Much of the energy comes from the researcher community, who have broken out of their roles as content contributors to establish themselves as the partners, customers, and even competitors of publishers.
As part of the Research & Scholarly Publishing Forum at last week’s London Book Fair, Copyright Clearance Center CEO Tracey Armstrong moderated a panel discussion that explored how researchers are driving innovation in scientific publishing, and finding new roles in publishing far beyond the laboratory bench. The RSPF is presented by the UK’s Publishers Association and the Association of Learned & Professional Society Publishers (ALPSP)
Panelists for the discussion were –
- Frederick Fenter Ph.D., Executive Editor of Frontiers, one of the largest and fastest-growing open-access publishers in the world. In 2014, Frontiers received the ALPSP Gold Award for Innovation in Publishing.
- Dr. John Inglis, co-founder of bioRxiv, Cold Spring Harbor Laboratory’s preprint service for the life sciences.

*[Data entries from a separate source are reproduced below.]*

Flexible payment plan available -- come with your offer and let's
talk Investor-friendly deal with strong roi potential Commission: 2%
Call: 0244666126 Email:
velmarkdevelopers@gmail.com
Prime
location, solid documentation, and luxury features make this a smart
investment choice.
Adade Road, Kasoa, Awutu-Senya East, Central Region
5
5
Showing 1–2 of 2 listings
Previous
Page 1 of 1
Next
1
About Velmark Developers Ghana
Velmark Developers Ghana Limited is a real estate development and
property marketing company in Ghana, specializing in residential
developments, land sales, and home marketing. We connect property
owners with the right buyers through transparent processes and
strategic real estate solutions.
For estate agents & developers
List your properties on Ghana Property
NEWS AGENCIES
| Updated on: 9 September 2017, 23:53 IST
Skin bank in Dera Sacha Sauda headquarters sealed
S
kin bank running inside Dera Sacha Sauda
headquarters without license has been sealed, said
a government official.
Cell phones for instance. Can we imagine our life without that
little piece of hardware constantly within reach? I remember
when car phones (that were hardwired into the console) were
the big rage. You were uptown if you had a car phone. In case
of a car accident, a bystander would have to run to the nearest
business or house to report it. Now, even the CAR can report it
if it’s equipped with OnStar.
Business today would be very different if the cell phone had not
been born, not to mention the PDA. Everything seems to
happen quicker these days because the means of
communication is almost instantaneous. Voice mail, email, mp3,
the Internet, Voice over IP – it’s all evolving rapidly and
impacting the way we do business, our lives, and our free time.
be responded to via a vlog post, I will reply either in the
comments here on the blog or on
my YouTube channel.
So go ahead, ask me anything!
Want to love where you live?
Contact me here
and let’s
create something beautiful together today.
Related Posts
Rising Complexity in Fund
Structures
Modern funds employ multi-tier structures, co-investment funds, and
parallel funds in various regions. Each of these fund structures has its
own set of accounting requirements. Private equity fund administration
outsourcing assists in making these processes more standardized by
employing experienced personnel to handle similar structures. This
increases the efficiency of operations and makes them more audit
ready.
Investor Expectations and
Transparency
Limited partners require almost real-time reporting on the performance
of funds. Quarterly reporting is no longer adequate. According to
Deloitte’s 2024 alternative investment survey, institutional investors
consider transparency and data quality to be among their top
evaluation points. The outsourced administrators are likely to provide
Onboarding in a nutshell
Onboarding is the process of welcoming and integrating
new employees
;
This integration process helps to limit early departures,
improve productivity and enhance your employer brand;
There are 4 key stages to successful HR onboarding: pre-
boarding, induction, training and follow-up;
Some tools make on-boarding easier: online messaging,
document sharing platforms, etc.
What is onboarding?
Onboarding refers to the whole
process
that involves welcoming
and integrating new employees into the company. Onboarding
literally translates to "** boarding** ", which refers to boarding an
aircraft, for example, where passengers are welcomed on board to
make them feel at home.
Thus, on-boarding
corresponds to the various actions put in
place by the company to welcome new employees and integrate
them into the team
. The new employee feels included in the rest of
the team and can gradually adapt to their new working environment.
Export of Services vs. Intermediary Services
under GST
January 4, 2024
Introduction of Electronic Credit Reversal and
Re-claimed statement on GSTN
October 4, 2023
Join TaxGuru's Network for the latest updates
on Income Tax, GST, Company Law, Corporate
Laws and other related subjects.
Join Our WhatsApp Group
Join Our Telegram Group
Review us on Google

Inglis is also the founding Executive Director and Publisher of Cold Spring Harbor Laboratory Press, a not-for-profit publisher of journals, books, and online media in molecular and cellular biology, based in Cold Spring Harbor on Long Island in New York State.
- Sybil Wong, Ph.D., Head of Partnerships for Sparrho, a startup blending expert curation and machine learning to help users from more than 150 countries stay on top of the science that matters to them.